# Profibus Verteiler



## Farinin (2 August 2007)

Hallo, sagt mal ist einem bekannt, ob es eine Art Profibusschwitch gibt, denn ich habe es satt, ständig die Leitungsführung zu ändern. 
Schön wäre ein Verteilerblock mit M12 Stecker oder ähnlich!
Plug and Play halt !


----------



## centipede (2 August 2007)

Hi,

vielleicht so etwas:
http://www.brandt-data.de/profibus/profihub/profihub_b5.html

Gruß Centi


----------



## Gecht (2 August 2007)

Was ist mit "normalen" Reapetern?
Da hast Du auch 2 Stichleitungen.
Weiss jetzt zwar keinen, aber die gibts bestimmt auch fürs Feld mit IP65 und M12.


----------



## Maxl (3 August 2007)

Murrelektronik hat auch sowas im Programm.
Läuft unter dem Dach des Cube67-Systems.

http://www.murrelektronik.com/de/service/download/index.php?action=view&cat=632
Cube67 Profibus Repeater DP | DE | EN
(56960)
http://www.murrelektronik.com/de/se...25&PHPSESSID=2cf29f3184af184fde26875fd8ba34d4
Falls der direkte Link nicht funktioniert.
Bitte unter www.murrelektronik.de suchen
Support --> handbücher --> Feld aktiv --> Cube67 --> Cube67 Profibus Repeater DP | DE | EN (56960)


mfg
Maxl


----------



## Farinin (3 August 2007)

Hallo, ja die Richtung stimmt. Leider bekomme ich den "Murrel-Link" nicht auf.
Ich suche letztlich ein passives Bauteil, welches...
... z.B. 8 Anschlüsse für DP hat
... erkennt ob ein Stecker angeschlossen ist und dann den Bus entsprechend "umleitet"


----------



## Farinin (3 August 2007)

Hallo,
ich habe gerade nochmal die Einstellung in Step 7 kontrolliert, und ist mir aufgefallen, dass die Schnittstelle als MPI läuft.

Daher stelle ich mir gerade die Frage wie überhaupt die Topologie von der MPI Verdrahtung aussieht.
Linie oder Parallel????


----------



## centipede (3 August 2007)

Die Topo von Profibus und MPI unterscheiden sich nicht.
Der einzige Unterschied ist, dass bei MPI schon nach 50m ein Repeater gesetzt werden muss.

Gruß Centi


----------

******

▶ **Aufgabe**
Fasse den Beitrag aus der Forumsdiskussion, der mit „Hallo, ja die Richtung stimmt" beginnt, als kurze Stichpunktliste zusammen. Die anschließende Auflistung ist eigenständiges Material und gehört nicht zur Forumsdiskussion.

▶ **Aufgeführte Einträge**
******

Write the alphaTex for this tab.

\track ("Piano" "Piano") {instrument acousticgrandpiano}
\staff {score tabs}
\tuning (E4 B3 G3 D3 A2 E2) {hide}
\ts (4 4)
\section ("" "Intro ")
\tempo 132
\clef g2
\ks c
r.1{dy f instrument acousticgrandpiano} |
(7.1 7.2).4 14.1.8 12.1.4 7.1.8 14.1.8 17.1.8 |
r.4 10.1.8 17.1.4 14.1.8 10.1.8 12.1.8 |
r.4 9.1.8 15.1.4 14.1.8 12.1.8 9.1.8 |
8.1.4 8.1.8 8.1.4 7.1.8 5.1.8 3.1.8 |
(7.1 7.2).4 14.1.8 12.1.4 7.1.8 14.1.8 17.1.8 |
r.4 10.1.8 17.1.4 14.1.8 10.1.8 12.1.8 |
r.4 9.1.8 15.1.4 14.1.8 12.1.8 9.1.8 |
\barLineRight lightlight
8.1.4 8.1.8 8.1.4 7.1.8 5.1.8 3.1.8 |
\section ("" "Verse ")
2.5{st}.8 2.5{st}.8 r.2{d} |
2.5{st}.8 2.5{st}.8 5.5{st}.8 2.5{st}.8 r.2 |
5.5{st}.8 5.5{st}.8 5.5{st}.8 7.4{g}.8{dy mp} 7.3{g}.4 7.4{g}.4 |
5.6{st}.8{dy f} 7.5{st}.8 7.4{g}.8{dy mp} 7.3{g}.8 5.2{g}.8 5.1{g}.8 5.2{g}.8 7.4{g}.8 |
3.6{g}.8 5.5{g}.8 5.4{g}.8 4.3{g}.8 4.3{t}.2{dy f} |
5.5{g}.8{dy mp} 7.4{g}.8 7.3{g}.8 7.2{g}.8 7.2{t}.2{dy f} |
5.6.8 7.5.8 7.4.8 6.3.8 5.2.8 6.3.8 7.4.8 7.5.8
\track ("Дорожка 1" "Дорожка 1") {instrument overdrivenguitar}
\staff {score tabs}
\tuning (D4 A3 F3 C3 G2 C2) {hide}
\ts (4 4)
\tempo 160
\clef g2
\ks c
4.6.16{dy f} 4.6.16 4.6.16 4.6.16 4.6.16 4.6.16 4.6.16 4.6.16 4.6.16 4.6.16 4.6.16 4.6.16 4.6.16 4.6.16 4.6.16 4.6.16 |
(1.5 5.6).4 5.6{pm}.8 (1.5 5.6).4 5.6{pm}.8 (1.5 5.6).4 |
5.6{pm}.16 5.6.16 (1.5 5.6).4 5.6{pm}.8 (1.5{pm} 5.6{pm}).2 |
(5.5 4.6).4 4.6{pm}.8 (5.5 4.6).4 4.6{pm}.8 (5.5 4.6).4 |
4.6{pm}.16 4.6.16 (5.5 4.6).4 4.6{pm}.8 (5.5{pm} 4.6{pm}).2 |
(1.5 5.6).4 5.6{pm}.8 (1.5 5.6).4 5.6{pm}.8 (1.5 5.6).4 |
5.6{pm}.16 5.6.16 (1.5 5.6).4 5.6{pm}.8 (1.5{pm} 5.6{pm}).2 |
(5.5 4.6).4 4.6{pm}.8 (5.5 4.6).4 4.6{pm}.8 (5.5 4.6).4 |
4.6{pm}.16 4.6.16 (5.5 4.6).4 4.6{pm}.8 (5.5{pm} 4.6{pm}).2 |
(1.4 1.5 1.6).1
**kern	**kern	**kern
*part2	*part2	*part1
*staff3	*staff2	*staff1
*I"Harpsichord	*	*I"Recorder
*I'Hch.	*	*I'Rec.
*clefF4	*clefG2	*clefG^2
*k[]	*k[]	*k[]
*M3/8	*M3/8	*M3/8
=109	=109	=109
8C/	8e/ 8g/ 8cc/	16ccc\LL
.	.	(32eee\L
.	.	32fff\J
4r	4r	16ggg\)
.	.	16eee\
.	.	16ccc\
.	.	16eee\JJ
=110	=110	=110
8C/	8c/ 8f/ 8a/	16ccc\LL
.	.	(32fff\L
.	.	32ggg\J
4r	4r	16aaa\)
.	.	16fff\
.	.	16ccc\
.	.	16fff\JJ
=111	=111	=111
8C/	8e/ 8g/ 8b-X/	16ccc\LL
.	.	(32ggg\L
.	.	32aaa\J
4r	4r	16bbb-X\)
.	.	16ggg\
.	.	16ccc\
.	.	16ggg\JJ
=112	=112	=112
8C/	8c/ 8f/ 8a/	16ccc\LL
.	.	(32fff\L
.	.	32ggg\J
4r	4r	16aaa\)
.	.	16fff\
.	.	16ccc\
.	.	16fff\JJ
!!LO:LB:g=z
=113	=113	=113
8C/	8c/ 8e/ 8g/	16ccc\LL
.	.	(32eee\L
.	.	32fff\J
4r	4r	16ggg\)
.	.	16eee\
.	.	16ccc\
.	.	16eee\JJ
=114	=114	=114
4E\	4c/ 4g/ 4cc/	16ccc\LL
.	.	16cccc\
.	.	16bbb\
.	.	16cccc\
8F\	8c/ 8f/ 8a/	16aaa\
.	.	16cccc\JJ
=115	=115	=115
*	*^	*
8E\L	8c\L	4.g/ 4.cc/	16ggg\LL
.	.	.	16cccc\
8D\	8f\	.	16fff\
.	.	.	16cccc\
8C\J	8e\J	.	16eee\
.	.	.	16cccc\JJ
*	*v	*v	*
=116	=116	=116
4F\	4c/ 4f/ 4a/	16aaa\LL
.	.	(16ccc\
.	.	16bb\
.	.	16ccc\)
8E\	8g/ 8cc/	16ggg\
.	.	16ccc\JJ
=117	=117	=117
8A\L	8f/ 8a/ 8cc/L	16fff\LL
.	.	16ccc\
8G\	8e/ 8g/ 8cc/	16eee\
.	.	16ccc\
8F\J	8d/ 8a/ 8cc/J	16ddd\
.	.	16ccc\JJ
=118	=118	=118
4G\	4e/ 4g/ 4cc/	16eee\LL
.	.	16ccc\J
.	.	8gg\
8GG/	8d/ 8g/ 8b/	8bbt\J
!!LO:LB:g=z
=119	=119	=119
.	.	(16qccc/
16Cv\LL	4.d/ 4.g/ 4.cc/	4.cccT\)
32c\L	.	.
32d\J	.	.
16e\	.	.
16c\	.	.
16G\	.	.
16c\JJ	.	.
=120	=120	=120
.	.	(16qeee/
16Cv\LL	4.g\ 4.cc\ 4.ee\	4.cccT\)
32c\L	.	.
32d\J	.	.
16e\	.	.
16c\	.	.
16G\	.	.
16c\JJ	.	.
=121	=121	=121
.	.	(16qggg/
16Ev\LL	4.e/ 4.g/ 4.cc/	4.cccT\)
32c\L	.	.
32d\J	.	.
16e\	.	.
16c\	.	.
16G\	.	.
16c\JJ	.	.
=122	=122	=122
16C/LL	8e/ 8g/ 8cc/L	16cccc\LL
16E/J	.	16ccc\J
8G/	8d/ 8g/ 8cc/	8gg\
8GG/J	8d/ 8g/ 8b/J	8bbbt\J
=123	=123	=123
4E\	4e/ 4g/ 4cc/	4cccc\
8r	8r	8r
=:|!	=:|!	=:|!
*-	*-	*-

******

▶ **Lösung**
- Die Richtung stimmt.
- Der „Murrel-Link" lässt sich nicht öffnen.
- Gesucht wird ein passives Bauteil mit z. B. 8 DP-Anschlüssen.
- Es soll erkennen, ob ein Stecker angeschlossen ist, und den Bus dann entsprechend umleiten.